Jim Kelly

Jim Kelly, previous Peace Corps volunteer and retired Peace Corps staff training contractor, is living with prostate cancer, the same type of cancer his father died from. Since his diagnosis, Jim has had conversations about what matters to him most and has filled out his advance directive. He is also advocating for the option of medical aid in dying in his home state of Illinois so that terminally ill residents can decide when enough is enough.
Jim Kelly and His Husband Bruce

“End-of-life processes can look very different, but we all deserve autonomy to determine what kind of care we do and don’t want, and when enough is enough.”

Jim shared his story in October of 2023.

In 1991, my father was placed in a nursing home because of rapidly failing health caused by prostate cancer treatments. He had always said he didn’t want to be in a nursing home, but it was the only option at the time. One day, a nurse found him dead on the toilet. He was all alone. There were no goodbyes, no last words, no embraces, no comfort. My mom, for the rest of her life, was haunted by that image.

In 2009 I was diagnosed with prostate cancer. I had flashbacks of my father’s long and unnecessary suffering. I am fortunate that I was diagnosed at a time when many advances had come about in the treatment of prostate cancer, and new treatments are coming out all of the time. My dad wasn’t so lucky.

Surgery, then radiation and testosterone-suppressing drugs, have kept the cancer at bay. After all these years since my diagnosis, I am still in treatment, and every six months I get a PSA test to monitor changes. As the efficacy of one treatment has faded, a new treatment option has been able to pick up its slack. I’ve also been lucky to not have any significant adverse reactions to treatments, some of which are medications that friends with prostate cancer have not been able to tolerate. And I can’t say enough about how much I appreciate my primary care physician, urologist, oncologist and endocrinologist, who have been at my side during this journey.

Eventually, however, the treatments will stop being effective. Of course I could also die of something else. My point is, if fate decides my death won’t be sudden, my fervent desire is to have much more control over how I die than my father did.

My husband, Bruce, and I don’t know exactly what to expect, but we’ve had tough and thoughtful conversations about what is most important to us. We briefly considered moving to another state where the option of medical aid in dying already exists, but neither one of us was enthusiastic about that idea. We’ve been together since 1988 and have an incredible community of friends here in Oak Park, Illinois, and we want to continue enjoying them. And, I can count on them surrounding me as I die. 

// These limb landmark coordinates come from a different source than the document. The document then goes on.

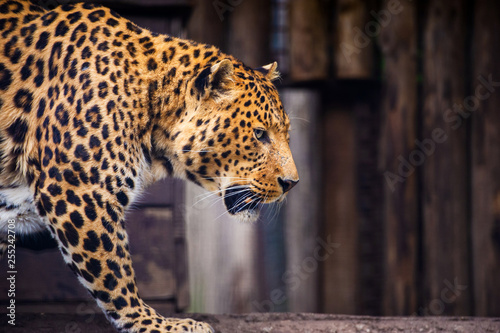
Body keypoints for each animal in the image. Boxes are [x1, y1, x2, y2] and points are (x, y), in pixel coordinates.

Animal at [0, 1, 296, 330]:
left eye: (286, 134)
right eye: (259, 134)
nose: (291, 183)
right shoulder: (78, 192)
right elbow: (113, 272)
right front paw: (153, 323)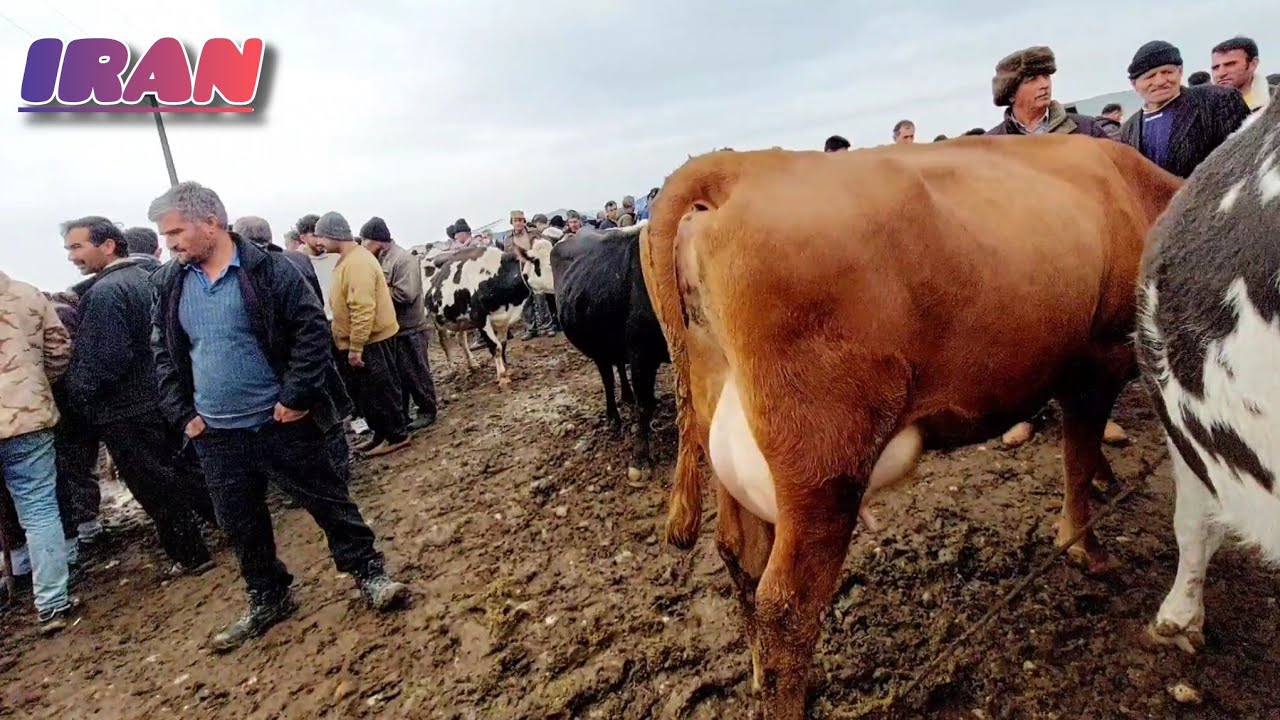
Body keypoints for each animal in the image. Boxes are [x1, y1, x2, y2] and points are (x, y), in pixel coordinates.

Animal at [424, 246, 529, 386]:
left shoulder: (504, 318)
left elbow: (503, 344)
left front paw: (506, 368)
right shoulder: (479, 318)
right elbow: (495, 346)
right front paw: (502, 376)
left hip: (459, 319)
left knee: (461, 339)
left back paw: (472, 364)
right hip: (438, 320)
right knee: (444, 342)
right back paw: (452, 368)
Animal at [551, 222, 670, 480]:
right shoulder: (640, 353)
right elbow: (644, 404)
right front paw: (640, 459)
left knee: (619, 368)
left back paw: (627, 396)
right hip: (598, 348)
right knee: (607, 378)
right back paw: (613, 418)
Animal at [639, 137, 1181, 719]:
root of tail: (740, 165)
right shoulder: (1101, 359)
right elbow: (1077, 458)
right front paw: (1086, 546)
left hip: (728, 437)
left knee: (742, 559)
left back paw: (759, 677)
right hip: (824, 467)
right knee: (786, 605)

No one should have to sacrifice the presence of their community or lose access to their chosen medical practitioners in order to have access in another state for medical aid in dying. End-of-life processes can look very different, but we all deserve autonomy to determine what kind of care we do and don’t want, and when enough is enough.

Before my diagnosis, I hadn’t really thought through my end-of-life plans. Since then I’ve taken more control through stipulating my wishes and sharing those with family. I thought I had done a fairly good job of figuring things out, but going through Compassion & Choices’ invaluable workbook entitled “My End-of-Life Decisions: An Advance Planning Guide and Toolkit,” I realized there were all kinds of things that I hadn’t considered. This toolkit has been enormously helpful in making sure I cover all the bases. 

I now recognize the value of all adults writing and communicating their end-of-life wishes even before a serious diagnosis. Most hospital systems have practices that favor doing all the things that they can throw at a disease, life-saving measures at all costs. These approaches can rob your autonomy and replace it with people who are going to make decisions for you that you might not want, unless you’ve written out your advance directives and communicated your wishes to your loved ones and medical providers.

Another of the ways I’m taking more control is through my own advocacy in support of passing medical aid-in-dying legislation in Illinois so that people with terminal illnesses can request a prescription from their doctors for medication that will result in a gentle death. I have spent the last few years sharing information with the public about what medical aid in dying is and isn’t, and asking for their needed support to encourage Illinois lawmakers to make this compassionate option available to their dying constituents.